Believe it or not, 2021 is only weeks away, which means another awards season is quickly approaching at the top of the New Year. With the ongoing pandemic, however, ceremonies will feel and arrive differently than they did in the beginning of 2020. Here, we dig into what’s in store for the crème de la crème of awards shows, the Academy Awards, in 2021.
The ceremony was postponed.
The rumors are true: The 2021 Oscars were pushed back to a later date. Though the event was originally scheduled for February 28, it will now take place two months later on Sunday, April 25, due to the lockdowns and hiatuses resulting from the coronavirus pandemic. It will be broadcast on ABC.
But it will still take place in-person.
Unlike the Emmys, the Academy Awards won’t be going virtual. “The Oscars in-person telecast will happen,” a rep from the Academy and ABC confirmed to Variety.
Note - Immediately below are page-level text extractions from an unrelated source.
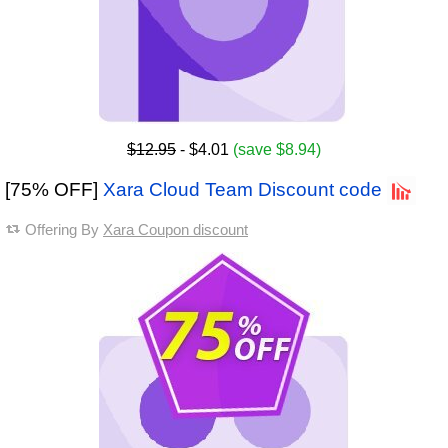
$12.95
- $4.01
(save $8.94)
[75% OFF]
Xara Cloud Team Discount code
Offering By
Xara Coupon discount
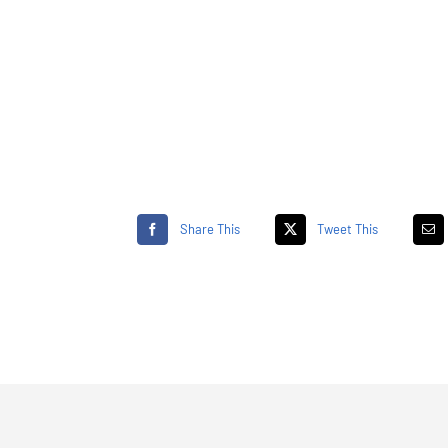
Share This
Tweet This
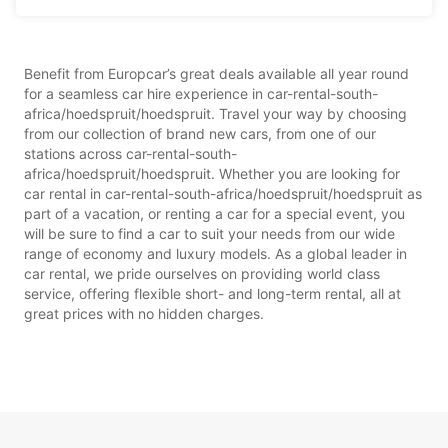
Benefit from Europcar’s great deals available all year round
for a seamless car hire experience in car-rental-south-
africa/hoedspruit/hoedspruit. Travel your way by choosing
from our collection of brand new cars, from one of our
stations across car-rental-south-
africa/hoedspruit/hoedspruit. Whether you are looking for
car rental in car-rental-south-africa/hoedspruit/hoedspruit as
part of a vacation, or renting a car for a special event, you
will be sure to find a car to suit your needs from our wide
range of economy and luxury models. As a global leader in
car rental, we pride ourselves on providing world class
service, offering flexible short- and long-term rental, all at
great prices with no hidden charges.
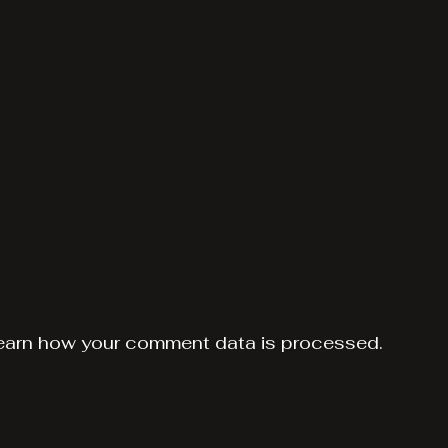
earn how your comment data is processed.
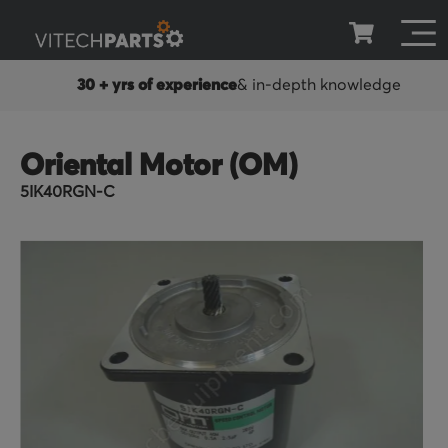
30 + yrs of experience
& in-depth knowledge
Oriental Motor (OM)
5IK40RGN-C
Skip
to
the
end
of
the
images
gallery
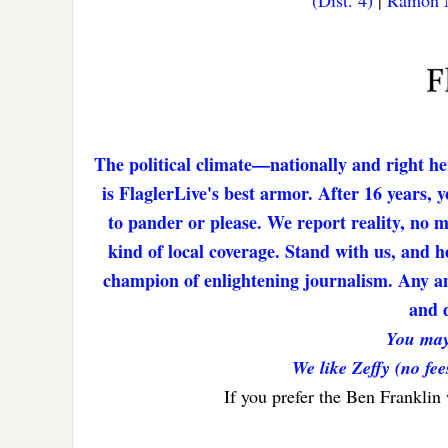
(Dist. 4)
|
Ramon M
The political climate—nationally and right he
is FlaglerLive's best armor. After 16 years,
to pander or please. We report reality, no 
kind of local coverage. Stand with us, and h
champion of enlightening journalism. Any amo
and d
You may
We like Zeffy (no fee
If you prefer the Ben Franklin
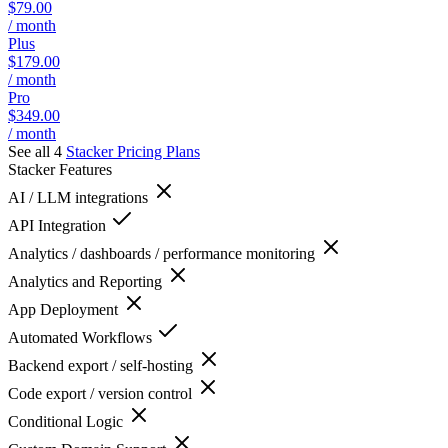
$79.00
/ month
Plus
$179.00
/ month
Pro
$349.00
/ month
See all 4
Stacker
Pricing Plans
Stacker
Features
AI / LLM integrations
API Integration
Analytics / dashboards / performance monitoring
Analytics and Reporting
App Deployment
Automated Workflows
Backend export / self-hosting
Code export / version control
Conditional Logic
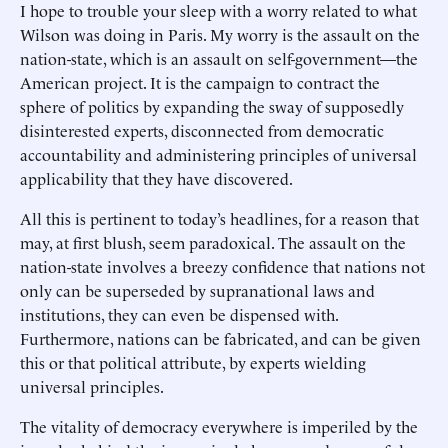
I hope to trouble your sleep with a worry related to what
Wilson was doing in Paris. My worry is the assault on the
nation-state, which is an assault on self-government—the
American project. It is the campaign to contract the
sphere of politics by expanding the sway of supposedly
disinterested experts, disconnected from democratic
accountability and administering principles of universal
applicability that they have discovered.
All this is pertinent to today’s headlines, for a reason that
may, at first blush, seem paradoxical. The assault on the
nation-state involves a breezy confidence that nations not
only can be superseded by supranational laws and
institutions, they can even be dispensed with.
Furthermore, nations can be fabricated, and can be given
this or that political attribute, by experts wielding
universal principles.
The vitality of democracy everywhere is imperiled by the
It’s currently unclear what safety precautions and guidelines will be put in place for the event to move forward as usual, but a source says the Academy “has done a walkthrough of the Dolby [Theater, the Oscars venue] recently to see all the multiple options.”
Submission deadlines were also moved.
The Academy of Motion Picture Arts and Sciences, the governing body of the Oscars, also announced changes in deadlines and eligibility rules to accommodate the delay, Variety reported. Qualifying films must be released between January 1, 2020, and February 28, 2021, to be considered. The submission deadline for specialty categories, like animation short or documentary feature, is December 1, 2020. For general entry categories, the deadline is January 15, 2021.
The nominations will be announced on March 15, 2021.
Some guidelines were adjusted to accommodate for releases during the pandemic.
The Oscars have been adapting to the new entertainment landscape amidst stay-at-home orders and social distancing measures. With less people watching films in cinemas right now, the Academy will now consider films that premiered digitally if their studios had originally planned for them to have theatrical releases. The previous requirements stated a film had to have a seven-day release run in Los Angeles to qualify for consideration, according to Variety. Now, films that were set for theaters in New York, Chicago, Miami, Atlanta and the Bay Area will also have a shot.